While the US has multiple highly effective vaccines that help our immune systems fight Covid-19, the vaccination rate has slowed and many holdouts remain. At the same time, many other countries still don’t have access to enough vaccines. The unvaccinated continue to make up the majority of hospitalizations and deaths, with fatalities currently around 2,000 per day in the US alone.

Treatments for Covid-19, therefore, remain a vital component of the response to the pandemic. But developing new drugs to treat an illness is expensive and time-consuming, which is why researchers have been eager to find off-the-shelf therapies that have already been deemed safe to use against other ailments. Some have proven fruitful, like the corticosteroid dexamethasone. Scientists have also seen promise in the antidepressant drug fluvoxamine as a therapy.

New drugs like molnupiravir require more testing and review, but they offer the possibility of a stronger, more targeted approach. A drug like molnupiravir could be especially useful because it is administered in the early stages of the disease. Since it’s just a pill, it may spare the patient a trip to a clinic for a transfusion for treatments like monoclonal antibodies. That reduces the chances of an infected patient transmitting the virus to medical staff, and it averts potential complications associated with transfusions.

And while $700 for a course of molnupiravir isn’t exactly cheap, a transfusion setup alone can cost $1,000, and that’s on top of the cost of the drugs delivered intravenously. A course of monoclonal antibodies can cost $2,100, while remdesivir can cost $3,100.

Pills are also much easier to store and transport than transfused drugs, so they can reach more remote areas with fewer resources.

That’s why some of the biggest effects of molnupiravir could occur in other countries, particularly in places where Covid-19 vaccines have yet to gain much of a foothold.

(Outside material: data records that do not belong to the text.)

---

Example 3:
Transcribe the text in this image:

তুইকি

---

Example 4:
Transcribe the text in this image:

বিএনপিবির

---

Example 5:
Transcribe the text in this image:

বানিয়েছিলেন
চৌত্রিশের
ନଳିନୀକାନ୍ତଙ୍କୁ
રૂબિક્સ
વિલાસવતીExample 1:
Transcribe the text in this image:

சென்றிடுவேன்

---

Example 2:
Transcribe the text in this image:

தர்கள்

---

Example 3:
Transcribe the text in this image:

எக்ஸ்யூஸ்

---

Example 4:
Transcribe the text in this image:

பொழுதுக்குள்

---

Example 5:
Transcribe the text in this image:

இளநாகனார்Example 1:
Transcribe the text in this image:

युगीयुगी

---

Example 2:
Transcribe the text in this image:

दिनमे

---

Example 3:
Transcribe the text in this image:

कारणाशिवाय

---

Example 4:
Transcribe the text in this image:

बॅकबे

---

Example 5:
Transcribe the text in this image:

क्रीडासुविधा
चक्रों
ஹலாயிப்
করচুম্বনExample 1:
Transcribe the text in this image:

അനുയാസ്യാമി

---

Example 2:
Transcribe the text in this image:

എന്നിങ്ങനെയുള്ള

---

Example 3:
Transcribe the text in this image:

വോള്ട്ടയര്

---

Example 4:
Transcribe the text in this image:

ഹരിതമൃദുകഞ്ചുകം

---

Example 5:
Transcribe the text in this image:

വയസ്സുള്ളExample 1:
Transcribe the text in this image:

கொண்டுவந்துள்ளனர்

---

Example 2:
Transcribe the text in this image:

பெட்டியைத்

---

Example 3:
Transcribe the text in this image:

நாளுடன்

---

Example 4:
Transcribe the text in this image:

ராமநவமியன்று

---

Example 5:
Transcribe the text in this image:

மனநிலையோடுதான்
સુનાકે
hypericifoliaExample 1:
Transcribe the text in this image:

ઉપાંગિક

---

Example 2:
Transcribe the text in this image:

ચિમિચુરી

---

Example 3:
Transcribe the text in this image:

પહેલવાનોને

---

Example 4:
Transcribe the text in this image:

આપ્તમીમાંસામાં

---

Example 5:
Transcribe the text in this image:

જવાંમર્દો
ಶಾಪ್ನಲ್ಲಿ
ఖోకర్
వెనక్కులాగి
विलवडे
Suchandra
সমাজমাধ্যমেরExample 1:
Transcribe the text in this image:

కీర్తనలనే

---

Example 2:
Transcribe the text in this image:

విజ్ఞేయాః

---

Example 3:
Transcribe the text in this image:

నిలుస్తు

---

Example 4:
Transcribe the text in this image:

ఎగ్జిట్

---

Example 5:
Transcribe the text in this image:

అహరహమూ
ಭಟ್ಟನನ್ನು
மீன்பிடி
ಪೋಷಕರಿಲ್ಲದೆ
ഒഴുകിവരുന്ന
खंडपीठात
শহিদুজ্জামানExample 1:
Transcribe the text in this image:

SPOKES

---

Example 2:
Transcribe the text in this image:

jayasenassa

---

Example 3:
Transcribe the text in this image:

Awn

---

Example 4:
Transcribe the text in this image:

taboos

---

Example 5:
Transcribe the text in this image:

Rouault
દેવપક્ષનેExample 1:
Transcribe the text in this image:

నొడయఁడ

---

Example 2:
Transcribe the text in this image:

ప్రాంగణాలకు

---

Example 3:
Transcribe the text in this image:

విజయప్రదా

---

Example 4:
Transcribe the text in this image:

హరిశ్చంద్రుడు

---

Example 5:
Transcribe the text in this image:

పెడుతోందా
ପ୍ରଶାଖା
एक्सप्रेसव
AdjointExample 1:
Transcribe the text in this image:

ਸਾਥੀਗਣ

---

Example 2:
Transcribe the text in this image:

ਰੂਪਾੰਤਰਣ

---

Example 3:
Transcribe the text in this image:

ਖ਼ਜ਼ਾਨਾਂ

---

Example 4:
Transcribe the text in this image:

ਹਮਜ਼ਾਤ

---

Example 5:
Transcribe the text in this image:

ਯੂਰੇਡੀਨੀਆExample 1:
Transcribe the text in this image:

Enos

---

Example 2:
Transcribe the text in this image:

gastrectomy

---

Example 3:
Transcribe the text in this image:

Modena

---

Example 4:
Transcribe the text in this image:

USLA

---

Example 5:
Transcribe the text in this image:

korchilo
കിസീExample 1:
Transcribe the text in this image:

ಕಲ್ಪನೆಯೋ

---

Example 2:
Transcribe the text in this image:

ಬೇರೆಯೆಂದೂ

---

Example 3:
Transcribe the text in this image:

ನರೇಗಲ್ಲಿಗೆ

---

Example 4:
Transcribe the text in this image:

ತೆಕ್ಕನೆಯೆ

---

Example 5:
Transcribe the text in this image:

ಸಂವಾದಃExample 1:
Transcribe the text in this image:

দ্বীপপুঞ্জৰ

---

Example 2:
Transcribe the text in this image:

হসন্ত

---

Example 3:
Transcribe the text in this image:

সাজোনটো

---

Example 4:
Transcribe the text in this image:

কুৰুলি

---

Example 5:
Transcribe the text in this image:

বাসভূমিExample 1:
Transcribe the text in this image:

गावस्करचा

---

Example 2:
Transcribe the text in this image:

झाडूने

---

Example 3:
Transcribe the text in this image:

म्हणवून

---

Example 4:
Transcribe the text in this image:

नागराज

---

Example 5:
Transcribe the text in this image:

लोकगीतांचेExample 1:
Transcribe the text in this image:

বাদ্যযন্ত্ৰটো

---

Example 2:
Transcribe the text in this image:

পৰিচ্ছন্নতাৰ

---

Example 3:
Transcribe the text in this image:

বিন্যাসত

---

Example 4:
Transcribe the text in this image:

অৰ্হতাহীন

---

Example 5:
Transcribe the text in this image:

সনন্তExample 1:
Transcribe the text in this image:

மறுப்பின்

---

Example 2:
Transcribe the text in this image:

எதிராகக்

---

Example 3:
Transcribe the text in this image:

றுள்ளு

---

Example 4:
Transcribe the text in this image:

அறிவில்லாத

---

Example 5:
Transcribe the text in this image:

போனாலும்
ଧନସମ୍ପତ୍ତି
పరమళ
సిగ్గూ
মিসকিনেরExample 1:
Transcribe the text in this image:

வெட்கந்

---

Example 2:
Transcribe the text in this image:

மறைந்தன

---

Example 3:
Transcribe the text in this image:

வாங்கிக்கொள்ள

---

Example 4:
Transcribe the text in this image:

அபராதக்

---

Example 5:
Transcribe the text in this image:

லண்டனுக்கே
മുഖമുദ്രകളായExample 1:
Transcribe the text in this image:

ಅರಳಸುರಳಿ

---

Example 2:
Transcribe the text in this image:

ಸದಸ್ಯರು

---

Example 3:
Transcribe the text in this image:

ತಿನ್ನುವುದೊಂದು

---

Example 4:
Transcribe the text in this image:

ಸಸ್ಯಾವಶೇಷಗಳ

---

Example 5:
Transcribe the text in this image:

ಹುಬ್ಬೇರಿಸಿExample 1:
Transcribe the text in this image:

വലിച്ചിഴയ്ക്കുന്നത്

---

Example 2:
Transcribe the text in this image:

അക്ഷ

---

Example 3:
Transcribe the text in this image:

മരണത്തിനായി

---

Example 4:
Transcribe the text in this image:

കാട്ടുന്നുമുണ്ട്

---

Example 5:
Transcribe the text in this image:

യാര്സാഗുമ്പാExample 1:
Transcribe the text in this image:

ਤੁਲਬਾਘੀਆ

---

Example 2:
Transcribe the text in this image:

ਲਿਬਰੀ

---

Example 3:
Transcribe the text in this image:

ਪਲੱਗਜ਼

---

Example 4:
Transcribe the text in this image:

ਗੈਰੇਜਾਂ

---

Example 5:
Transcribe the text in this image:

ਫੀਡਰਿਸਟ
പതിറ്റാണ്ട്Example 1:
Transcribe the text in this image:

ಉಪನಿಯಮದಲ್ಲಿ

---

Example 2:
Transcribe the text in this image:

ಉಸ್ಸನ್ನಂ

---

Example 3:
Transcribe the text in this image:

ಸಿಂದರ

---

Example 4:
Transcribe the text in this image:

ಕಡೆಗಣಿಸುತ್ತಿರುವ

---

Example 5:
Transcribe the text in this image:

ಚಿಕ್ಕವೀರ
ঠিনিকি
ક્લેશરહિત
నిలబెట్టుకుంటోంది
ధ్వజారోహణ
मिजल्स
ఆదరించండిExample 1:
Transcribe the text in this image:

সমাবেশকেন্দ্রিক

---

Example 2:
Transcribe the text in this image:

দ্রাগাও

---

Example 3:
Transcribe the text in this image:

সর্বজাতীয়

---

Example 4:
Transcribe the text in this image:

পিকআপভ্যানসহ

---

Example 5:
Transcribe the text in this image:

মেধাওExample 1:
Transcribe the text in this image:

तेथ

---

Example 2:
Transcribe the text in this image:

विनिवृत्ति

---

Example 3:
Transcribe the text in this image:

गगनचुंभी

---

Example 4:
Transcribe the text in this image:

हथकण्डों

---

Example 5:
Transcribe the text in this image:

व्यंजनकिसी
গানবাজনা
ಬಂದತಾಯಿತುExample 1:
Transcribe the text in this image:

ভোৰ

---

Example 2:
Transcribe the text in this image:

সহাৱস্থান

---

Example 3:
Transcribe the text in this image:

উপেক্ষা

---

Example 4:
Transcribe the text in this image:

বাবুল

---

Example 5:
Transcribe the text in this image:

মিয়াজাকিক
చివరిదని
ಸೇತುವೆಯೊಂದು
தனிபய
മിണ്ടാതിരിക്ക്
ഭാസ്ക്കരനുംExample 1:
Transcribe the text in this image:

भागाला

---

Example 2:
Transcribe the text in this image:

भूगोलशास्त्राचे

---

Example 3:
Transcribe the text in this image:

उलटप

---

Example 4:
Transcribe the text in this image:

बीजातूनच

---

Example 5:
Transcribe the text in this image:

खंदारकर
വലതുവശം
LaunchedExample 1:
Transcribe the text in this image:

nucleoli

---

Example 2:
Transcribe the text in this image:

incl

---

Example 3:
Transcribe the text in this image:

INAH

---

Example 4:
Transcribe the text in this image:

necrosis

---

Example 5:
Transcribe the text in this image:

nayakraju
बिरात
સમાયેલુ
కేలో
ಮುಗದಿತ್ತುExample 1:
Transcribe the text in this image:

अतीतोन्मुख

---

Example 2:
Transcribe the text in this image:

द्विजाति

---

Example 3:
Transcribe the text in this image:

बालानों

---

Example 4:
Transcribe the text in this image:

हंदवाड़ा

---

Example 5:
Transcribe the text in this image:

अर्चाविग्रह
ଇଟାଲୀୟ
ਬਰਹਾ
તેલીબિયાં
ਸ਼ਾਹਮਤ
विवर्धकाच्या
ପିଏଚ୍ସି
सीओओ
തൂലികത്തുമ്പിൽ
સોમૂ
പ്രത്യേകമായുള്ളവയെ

Merck said it is setting up tiered pricing for molnupiravir, meaning that it could cost less in other countries, and is licensing its production to five generic drug manufacturers in India to build up its supplies.

Treatments do help people get better — but it’s important to remember that vaccination remains the most effective tactic for controlling the pandemic. Vaccination can prevent sickness in the first place, and even the most expensive vaccines are dirt cheap compared to most therapies for the disease. The initial two doses of the Pfizer/BioNTech vaccine and the Moderna vaccine cost about $50.

Other measures beyond drugs remain critical too. Wearing masks, social distancing, and testing for Covid-19 are still effective, and the arrival of an effective drug won’t be a reason to let our guard down. The existing pillars of pandemic response will remain crucial to keeping this deadly disease in check.